Dean Christiansen resigned as president of SPE administrator Lord Securities Corp. last week. He had been with the firm since 2000. Peter Sorensen, Lord's principal owner, will reassume the role of president, with senior vice president and CFO Benjamin Abedine assuming operational responsibilities of the company. Additionally, Vice President Orlando Figueroa takes over the company's new business development, and continues as Lord's senior officer overseeing all corporate governance activities, including transaction underwriting and offshore domicile assignments.

Christina Saber recently jumped to law firm Schulte Roth & Zabel from Mayer, Brown Rowe & Maw. In her new position, Saber will work in the firm's CDO business, with a focus on collateralized fund obligations and synthetics. She will report to Paul Watterson, a partner with the firm.

Adam Djanogly has been promoted to managing director and head of European capital markets for Fitch Ratings. Djanogly had previously run the European structured finance marketing effort at the debt tracker. He had previously worked at Barclays Capital and Industrial Bank of Japan.

Chase Manhattan Bank is currently structuring a de-linked credit card master note trust, according to sources close to the situation. While still in the planning stages, the yet to be named shelf is scheduled to be filed with the Securities and Exchange Commission later this year, with early 2004 slated for the inaugural issue.

Published reports said that shareholders of Clayton Homes Inc. narrowly approved the MH firm's planned $1.7 billion sale to Berkshire Hathaway Inc. despite attempts by investors to block the deal. Berkshire agreed to buy Clayton on April 1. Although the price was a 12% premium to Clayton's recent stock price, many large investors stated that it undervalued the company. The deal should be completed in the next few days, Clayton said last Thursday. Through this merger, Clayton would become a wholly owned subsidiary of Berkshire.

Looks like Goldman Sachs Commercial Mortgage Backed Securities unit is ready to finalize its play on the European markets. Market reports last week indicated that the commercial real estate lender would make its bid to conquer the European markets with a sizeable financing package for a mixed portfolio that includes 12 properties. According to published reports, the CMBS division plans to securitize its lending in the U.K. and Europe a la GMAC style. GMAC in the past years has successfully launched a number of securitization deals throughout Europe.

The Metris Companies had the ratings for $3.6 billion of its credit card ABS cut two notches by Fitch Ratings, due to increased losses and decreased excess spread. Gross losses are averaging 21.26% YTD and three-month excess spread currently averages 1.93%. Delinquencies, while remaining high, have stabilized, Fitch noted.

New York City was shopping a tax-lien ABS last week via Bear Stearns, sources said. The first tax-lien deal of the year for the fiscally restrained state was shopping four classes of notes, from triple-A to triple-B.

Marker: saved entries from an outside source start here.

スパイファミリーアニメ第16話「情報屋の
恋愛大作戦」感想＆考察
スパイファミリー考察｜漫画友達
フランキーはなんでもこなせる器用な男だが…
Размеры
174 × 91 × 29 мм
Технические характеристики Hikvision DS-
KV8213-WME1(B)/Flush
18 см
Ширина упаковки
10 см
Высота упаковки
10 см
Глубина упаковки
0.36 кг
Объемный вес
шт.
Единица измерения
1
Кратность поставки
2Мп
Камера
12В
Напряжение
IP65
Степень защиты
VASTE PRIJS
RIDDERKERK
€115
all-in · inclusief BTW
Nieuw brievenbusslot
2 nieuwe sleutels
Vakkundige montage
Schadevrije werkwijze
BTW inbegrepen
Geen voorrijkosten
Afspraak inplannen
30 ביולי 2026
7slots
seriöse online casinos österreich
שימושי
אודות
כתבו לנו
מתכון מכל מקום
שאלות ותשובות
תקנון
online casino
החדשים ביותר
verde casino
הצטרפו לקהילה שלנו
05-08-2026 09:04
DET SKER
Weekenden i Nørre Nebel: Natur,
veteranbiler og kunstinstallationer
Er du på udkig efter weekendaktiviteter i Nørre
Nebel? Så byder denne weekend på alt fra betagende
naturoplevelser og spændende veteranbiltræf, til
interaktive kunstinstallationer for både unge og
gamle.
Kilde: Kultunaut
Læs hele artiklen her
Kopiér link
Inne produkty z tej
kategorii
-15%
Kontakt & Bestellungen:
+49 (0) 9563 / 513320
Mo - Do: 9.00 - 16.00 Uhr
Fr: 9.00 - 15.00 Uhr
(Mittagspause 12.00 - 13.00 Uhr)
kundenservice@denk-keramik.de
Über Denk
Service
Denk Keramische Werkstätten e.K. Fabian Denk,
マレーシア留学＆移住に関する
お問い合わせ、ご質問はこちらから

Fitch sent a list of undisclosed requests to troubled student lender Academic Management Services (AMS) and parent company UICI. Fitch indicated that its requests need to be addressed before the debt tracker removes the unwrapped student loan securitizations from watch for a downgrade. Rival Standard & Poor's, meanwhile, is continuing to monitor the situation and has met with UICI officials, but has not made any formal requests, a source said.

Barclays Capital has introduced a new monthly research product, named Barclays Retail Auto ABS Tracker, or BRAAT, which was released for the first time last week. Undertaken by recent addition Joe Astorina, BRAAT looks at 201 prime auto ABS, from 32 different issuers, totaling $282 billion in original face value. Pairing the list down by issuance volume, BRAAT looks more closely at the 11 largest issuers creating a 55-transaction index, with an aggregate balance of roughly $55 billion.

The American Securitization Forum announced that its Executive Committee had approved a set of standards and practices for ABS syndicate process and it will soon accept feedback from market participants on its recommendations. Although the standards have yet to be published, the Forum expects to do so shortly. The standards will focus on five aspects of the syndicate pricing process - announcement, guidance, status, launch and, of course, pricing.